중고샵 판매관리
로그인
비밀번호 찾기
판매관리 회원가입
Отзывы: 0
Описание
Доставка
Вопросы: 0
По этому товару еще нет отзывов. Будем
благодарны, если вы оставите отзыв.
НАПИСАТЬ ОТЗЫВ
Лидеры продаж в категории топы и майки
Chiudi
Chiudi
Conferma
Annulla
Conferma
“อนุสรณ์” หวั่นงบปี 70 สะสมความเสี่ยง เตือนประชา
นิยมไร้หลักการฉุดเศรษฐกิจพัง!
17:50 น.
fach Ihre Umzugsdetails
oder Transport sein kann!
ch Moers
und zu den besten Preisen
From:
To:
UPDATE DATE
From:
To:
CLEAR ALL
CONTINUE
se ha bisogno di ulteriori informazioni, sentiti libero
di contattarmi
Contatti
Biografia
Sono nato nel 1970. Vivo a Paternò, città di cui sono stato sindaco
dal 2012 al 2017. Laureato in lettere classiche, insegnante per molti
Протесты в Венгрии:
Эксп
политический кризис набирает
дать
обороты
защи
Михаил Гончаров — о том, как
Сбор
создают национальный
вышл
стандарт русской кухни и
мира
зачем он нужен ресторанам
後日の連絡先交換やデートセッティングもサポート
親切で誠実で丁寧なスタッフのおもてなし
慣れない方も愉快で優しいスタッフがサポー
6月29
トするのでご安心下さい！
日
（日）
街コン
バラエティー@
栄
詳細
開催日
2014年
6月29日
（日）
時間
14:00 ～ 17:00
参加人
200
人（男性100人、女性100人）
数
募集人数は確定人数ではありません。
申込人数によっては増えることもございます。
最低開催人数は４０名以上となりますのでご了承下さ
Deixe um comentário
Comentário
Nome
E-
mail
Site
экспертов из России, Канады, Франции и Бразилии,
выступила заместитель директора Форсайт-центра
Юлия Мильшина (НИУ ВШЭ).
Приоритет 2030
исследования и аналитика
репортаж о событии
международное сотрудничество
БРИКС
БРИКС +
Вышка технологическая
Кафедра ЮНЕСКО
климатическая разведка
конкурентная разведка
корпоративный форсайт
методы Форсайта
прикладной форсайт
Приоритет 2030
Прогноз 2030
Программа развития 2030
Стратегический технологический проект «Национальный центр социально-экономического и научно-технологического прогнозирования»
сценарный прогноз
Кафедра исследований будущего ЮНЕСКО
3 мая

◆ **EXERCISE OBJECTIVE**:
Rewrite the lines of all the records with "Chiudi" changed to "Chiudere" wherever it occurs. Keep every other line and word the same.

◆ **SOLVED PROBLEM**:
중고샵 판매관리
로그인
비밀번호 찾기
판매관리 회원가입
Отзывы: 0
Описание
Доставка
Вопросы: 0
По этому товару еще нет отзывов. Будем
благодарны, если вы оставите отзыв.
НАПИСАТЬ ОТЗЫВ
Лидеры продаж в категории топы и майки
Chiudere
Chiudere
Conferma
Annulla
Conferma
“อนุสรณ์” หวั่นงบปี 70 สะสมความเสี่ยง เตือนประชา
นิยมไร้หลักการฉุดเศรษฐกิจพัง!
17:50 น.
fach Ihre Umzugsdetails
oder Transport sein kann!
ch Moers
und zu den besten Preisen
From:
To:
UPDATE DATE
From:
To:
CLEAR ALL
CONTINUE
se ha bisogno di ulteriori informazioni, sentiti libero
di contattarmi
Contatti
Biografia
Sono nato nel 1970. Vivo a Paternò, città di cui sono stato sindaco
dal 2012 al 2017. Laureato in lettere classiche, insegnante per molti
Протесты в Венгрии:
Эксп
политический кризис набирает
дать
обороты
защи
Михаил Гончаров — о том, как
Сбор
создают национальный
вышл
стандарт русской кухни и
мира
зачем он нужен ресторанам
後日の連絡先交換やデートセッティングもサポート
親切で誠実で丁寧なスタッフのおもてなし
慣れない方も愉快で優しいスタッフがサポー
6月29
トするのでご安心下さい！
日
（日）
街コン
バラエティー@
栄
詳細
開催日
2014年
6月29日
（日）
時間
14:00 ～ 17:00
参加人
200
人（男性100人、女性100人）
数
募集人数は確定人数ではありません。
申込人数によっては増えることもございます。
最低開催人数は４０名以上となりますのでご了承下さ
Deixe um comentário
Comentário
Nome
E-
mail
Site
экспертов из России, Канады, Франции и Бразилии,
выступила заместитель директора Форсайт-центра
Юлия Мильшина (НИУ ВШЭ).
Приоритет 2030
исследования и аналитика
репортаж о событии
международное сотрудничество
БРИКС
БРИКС +
Вышка технологическая
Кафедра ЮНЕСКО
климатическая разведка
конкурентная разведка
корпоративный форсайт
методы Форсайта
прикладной форсайт
Приоритет 2030
Прогноз 2030
Программа развития 2030
Стратегический технологический проект «Национальный центр социально-экономического и научно-технологического прогнозирования»
сценарный прогноз
Кафедра исследований будущего ЮНЕСКО
3 мая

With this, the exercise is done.